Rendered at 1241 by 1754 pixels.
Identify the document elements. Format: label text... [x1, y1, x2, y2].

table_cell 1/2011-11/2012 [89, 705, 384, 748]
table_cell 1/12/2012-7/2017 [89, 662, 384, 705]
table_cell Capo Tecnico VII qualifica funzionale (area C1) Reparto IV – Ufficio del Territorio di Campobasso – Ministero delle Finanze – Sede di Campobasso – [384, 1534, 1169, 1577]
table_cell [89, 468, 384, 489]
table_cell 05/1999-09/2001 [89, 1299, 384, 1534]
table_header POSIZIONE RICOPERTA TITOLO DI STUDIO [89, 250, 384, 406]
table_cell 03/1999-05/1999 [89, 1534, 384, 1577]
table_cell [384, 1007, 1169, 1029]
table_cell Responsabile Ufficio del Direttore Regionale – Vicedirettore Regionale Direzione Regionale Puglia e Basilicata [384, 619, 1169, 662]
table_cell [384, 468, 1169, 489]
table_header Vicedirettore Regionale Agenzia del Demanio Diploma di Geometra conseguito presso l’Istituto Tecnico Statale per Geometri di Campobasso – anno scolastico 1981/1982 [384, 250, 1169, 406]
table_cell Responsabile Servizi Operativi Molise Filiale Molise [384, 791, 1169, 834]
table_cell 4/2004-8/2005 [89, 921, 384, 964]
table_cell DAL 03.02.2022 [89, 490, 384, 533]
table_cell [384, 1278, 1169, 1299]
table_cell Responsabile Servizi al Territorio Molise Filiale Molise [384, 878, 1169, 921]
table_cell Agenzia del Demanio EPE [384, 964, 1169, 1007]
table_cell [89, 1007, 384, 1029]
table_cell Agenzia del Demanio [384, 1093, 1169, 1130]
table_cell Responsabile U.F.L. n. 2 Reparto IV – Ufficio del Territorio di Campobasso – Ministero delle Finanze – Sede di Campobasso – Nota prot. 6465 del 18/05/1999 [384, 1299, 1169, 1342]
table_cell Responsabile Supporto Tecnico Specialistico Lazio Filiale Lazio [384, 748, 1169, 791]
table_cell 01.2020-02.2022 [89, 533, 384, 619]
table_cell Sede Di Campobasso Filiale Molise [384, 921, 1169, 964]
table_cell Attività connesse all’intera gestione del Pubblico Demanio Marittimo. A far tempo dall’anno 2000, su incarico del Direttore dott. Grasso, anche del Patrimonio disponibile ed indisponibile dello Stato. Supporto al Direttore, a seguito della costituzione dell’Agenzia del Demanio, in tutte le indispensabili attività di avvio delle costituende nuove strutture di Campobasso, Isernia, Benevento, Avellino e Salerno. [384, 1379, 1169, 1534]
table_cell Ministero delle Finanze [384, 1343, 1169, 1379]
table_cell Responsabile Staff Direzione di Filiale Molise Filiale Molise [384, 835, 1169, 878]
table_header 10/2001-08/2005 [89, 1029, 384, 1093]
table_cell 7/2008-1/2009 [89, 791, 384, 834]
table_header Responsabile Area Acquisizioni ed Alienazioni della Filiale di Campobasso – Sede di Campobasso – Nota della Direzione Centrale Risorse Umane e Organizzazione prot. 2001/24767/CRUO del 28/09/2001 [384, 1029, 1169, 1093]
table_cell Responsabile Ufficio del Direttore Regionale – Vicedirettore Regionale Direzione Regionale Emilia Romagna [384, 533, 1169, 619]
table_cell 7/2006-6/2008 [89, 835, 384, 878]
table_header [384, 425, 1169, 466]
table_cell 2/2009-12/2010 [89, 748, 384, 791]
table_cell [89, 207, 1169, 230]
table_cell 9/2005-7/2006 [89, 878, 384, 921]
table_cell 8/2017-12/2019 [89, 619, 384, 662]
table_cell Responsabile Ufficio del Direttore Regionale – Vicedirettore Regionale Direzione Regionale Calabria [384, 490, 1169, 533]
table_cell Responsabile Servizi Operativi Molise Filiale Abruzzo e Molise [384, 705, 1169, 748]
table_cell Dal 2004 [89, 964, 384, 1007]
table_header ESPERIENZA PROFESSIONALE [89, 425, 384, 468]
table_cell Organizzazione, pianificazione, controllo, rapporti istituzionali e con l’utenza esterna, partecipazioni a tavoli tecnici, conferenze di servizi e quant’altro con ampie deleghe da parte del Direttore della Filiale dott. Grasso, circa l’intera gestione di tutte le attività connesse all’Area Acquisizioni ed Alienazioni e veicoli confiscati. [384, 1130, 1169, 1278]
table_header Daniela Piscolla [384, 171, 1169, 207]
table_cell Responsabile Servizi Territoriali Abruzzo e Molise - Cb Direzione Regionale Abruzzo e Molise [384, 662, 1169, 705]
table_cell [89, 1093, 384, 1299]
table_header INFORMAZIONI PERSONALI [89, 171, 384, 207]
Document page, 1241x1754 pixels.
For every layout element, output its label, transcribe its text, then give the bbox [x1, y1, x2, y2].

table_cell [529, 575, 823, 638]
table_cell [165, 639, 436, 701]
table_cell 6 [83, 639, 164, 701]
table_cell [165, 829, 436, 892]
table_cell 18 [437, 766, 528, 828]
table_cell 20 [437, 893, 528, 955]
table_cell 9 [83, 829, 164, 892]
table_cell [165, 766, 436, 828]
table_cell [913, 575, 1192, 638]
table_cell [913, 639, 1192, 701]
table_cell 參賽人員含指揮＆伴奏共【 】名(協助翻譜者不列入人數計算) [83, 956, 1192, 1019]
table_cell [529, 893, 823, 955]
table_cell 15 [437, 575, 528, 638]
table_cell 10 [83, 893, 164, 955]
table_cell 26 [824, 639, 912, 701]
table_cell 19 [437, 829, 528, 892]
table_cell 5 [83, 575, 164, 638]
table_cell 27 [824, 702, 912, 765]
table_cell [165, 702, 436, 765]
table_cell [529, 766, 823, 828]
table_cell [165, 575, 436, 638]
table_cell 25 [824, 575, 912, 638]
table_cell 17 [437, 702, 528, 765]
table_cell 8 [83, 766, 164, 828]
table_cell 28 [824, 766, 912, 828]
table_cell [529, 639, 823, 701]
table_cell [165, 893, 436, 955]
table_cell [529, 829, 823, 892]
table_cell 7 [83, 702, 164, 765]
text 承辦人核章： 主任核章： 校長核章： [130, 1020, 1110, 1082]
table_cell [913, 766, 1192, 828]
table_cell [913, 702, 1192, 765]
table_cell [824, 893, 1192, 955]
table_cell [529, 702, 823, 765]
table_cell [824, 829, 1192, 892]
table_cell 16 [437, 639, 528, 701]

• Goal of the exercise
Reproduce every one of the lines above without changing anything.

• Full solution
Rendered at 1241 by 1754 pixels.
Identify the document elements. Format: label text... [x1, y1, x2, y2].

table_cell 1/2011-11/2012 [89, 705, 384, 748]
table_cell 1/12/2012-7/2017 [89, 662, 384, 705]
table_cell Capo Tecnico VII qualifica funzionale (area C1) Reparto IV – Ufficio del Territorio di Campobasso – Ministero delle Finanze – Sede di Campobasso – [384, 1534, 1169, 1577]
table_cell [89, 468, 384, 489]
table_cell 05/1999-09/2001 [89, 1299, 384, 1534]
table_header POSIZIONE RICOPERTA TITOLO DI STUDIO [89, 250, 384, 406]
table_cell 03/1999-05/1999 [89, 1534, 384, 1577]
table_cell [384, 1007, 1169, 1029]
table_cell Responsabile Ufficio del Direttore Regionale – Vicedirettore Regionale Direzione Regionale Puglia e Basilicata [384, 619, 1169, 662]
table_cell [384, 468, 1169, 489]
table_header Vicedirettore Regionale Agenzia del Demanio Diploma di Geometra conseguito presso l’Istituto Tecnico Statale per Geometri di Campobasso – anno scolastico 1981/1982 [384, 250, 1169, 406]
table_cell Responsabile Servizi Operativi Molise Filiale Molise [384, 791, 1169, 834]
table_cell 4/2004-8/2005 [89, 921, 384, 964]
table_cell DAL 03.02.2022 [89, 490, 384, 533]
table_cell [384, 1278, 1169, 1299]
table_cell Responsabile Servizi al Territorio Molise Filiale Molise [384, 878, 1169, 921]
table_cell Agenzia del Demanio EPE [384, 964, 1169, 1007]
table_cell [89, 1007, 384, 1029]
table_cell Agenzia del Demanio [384, 1093, 1169, 1130]
table_cell Responsabile U.F.L. n. 2 Reparto IV – Ufficio del Territorio di Campobasso – Ministero delle Finanze – Sede di Campobasso – Nota prot. 6465 del 18/05/1999 [384, 1299, 1169, 1342]
table_cell Responsabile Supporto Tecnico Specialistico Lazio Filiale Lazio [384, 748, 1169, 791]
table_cell 01.2020-02.2022 [89, 533, 384, 619]
table_cell Sede Di Campobasso Filiale Molise [384, 921, 1169, 964]
table_cell Attività connesse all’intera gestione del Pubblico Demanio Marittimo. A far tempo dall’anno 2000, su incarico del Direttore dott. Grasso, anche del Patrimonio disponibile ed indisponibile dello Stato. Supporto al Direttore, a seguito della costituzione dell’Agenzia del Demanio, in tutte le indispensabili attività di avvio delle costituende nuove strutture di Campobasso, Isernia, Benevento, Avellino e Salerno. [384, 1379, 1169, 1534]
table_cell Ministero delle Finanze [384, 1343, 1169, 1379]
table_cell Responsabile Staff Direzione di Filiale Molise Filiale Molise [384, 835, 1169, 878]
table_header 10/2001-08/2005 [89, 1029, 384, 1093]
table_cell 7/2008-1/2009 [89, 791, 384, 834]
table_header Responsabile Area Acquisizioni ed Alienazioni della Filiale di Campobasso – Sede di Campobasso – Nota della Direzione Centrale Risorse Umane e Organizzazione prot. 2001/24767/CRUO del 28/09/2001 [384, 1029, 1169, 1093]
table_cell Responsabile Ufficio del Direttore Regionale – Vicedirettore Regionale Direzione Regionale Emilia Romagna [384, 533, 1169, 619]
table_cell 7/2006-6/2008 [89, 835, 384, 878]
table_header [384, 425, 1169, 466]
table_cell 2/2009-12/2010 [89, 748, 384, 791]
table_cell [89, 207, 1169, 230]
table_cell 9/2005-7/2006 [89, 878, 384, 921]
table_cell 8/2017-12/2019 [89, 619, 384, 662]
table_cell Responsabile Ufficio del Direttore Regionale – Vicedirettore Regionale Direzione Regionale Calabria [384, 490, 1169, 533]
table_cell Responsabile Servizi Operativi Molise Filiale Abruzzo e Molise [384, 705, 1169, 748]
table_cell Dal 2004 [89, 964, 384, 1007]
table_header ESPERIENZA PROFESSIONALE [89, 425, 384, 468]
table_cell Organizzazione, pianificazione, controllo, rapporti istituzionali e con l’utenza esterna, partecipazioni a tavoli tecnici, conferenze di servizi e quant’altro con ampie deleghe da parte del Direttore della Filiale dott. Grasso, circa l’intera gestione di tutte le attività connesse all’Area Acquisizioni ed Alienazioni e veicoli confiscati. [384, 1130, 1169, 1278]
table_header Daniela Piscolla [384, 171, 1169, 207]
table_cell Responsabile Servizi Territoriali Abruzzo e Molise - Cb Direzione Regionale Abruzzo e Molise [384, 662, 1169, 705]
table_cell [89, 1093, 384, 1299]
table_header INFORMAZIONI PERSONALI [89, 171, 384, 207]
Document page, 1241x1754 pixels.
For every layout element, output its label, transcribe its text, then give the bbox [x1, y1, x2, y2].

table_cell [529, 575, 823, 638]
table_cell [165, 639, 436, 701]
table_cell 6 [83, 639, 164, 701]
table_cell [165, 829, 436, 892]
table_cell 18 [437, 766, 528, 828]
table_cell 20 [437, 893, 528, 955]
table_cell 9 [83, 829, 164, 892]
table_cell [165, 766, 436, 828]
table_cell [913, 575, 1192, 638]
table_cell [913, 639, 1192, 701]
table_cell 參賽人員含指揮＆伴奏共【 】名(協助翻譜者不列入人數計算) [83, 956, 1192, 1019]
table_cell [529, 893, 823, 955]
table_cell 15 [437, 575, 528, 638]
table_cell 10 [83, 893, 164, 955]
table_cell 26 [824, 639, 912, 701]
table_cell 19 [437, 829, 528, 892]
table_cell 5 [83, 575, 164, 638]
table_cell 27 [824, 702, 912, 765]
table_cell [165, 702, 436, 765]
table_cell [529, 766, 823, 828]
table_cell [165, 575, 436, 638]
table_cell 25 [824, 575, 912, 638]
table_cell 17 [437, 702, 528, 765]
table_cell 8 [83, 766, 164, 828]
table_cell 28 [824, 766, 912, 828]
table_cell [529, 639, 823, 701]
table_cell [165, 893, 436, 955]
table_cell [529, 829, 823, 892]
table_cell 7 [83, 702, 164, 765]
text 承辦人核章： 主任核章： 校長核章： [130, 1020, 1110, 1082]
table_cell [913, 766, 1192, 828]
table_cell [913, 702, 1192, 765]
table_cell [824, 893, 1192, 955]
table_cell [529, 702, 823, 765]
table_cell [824, 829, 1192, 892]
table_cell 16 [437, 639, 528, 701]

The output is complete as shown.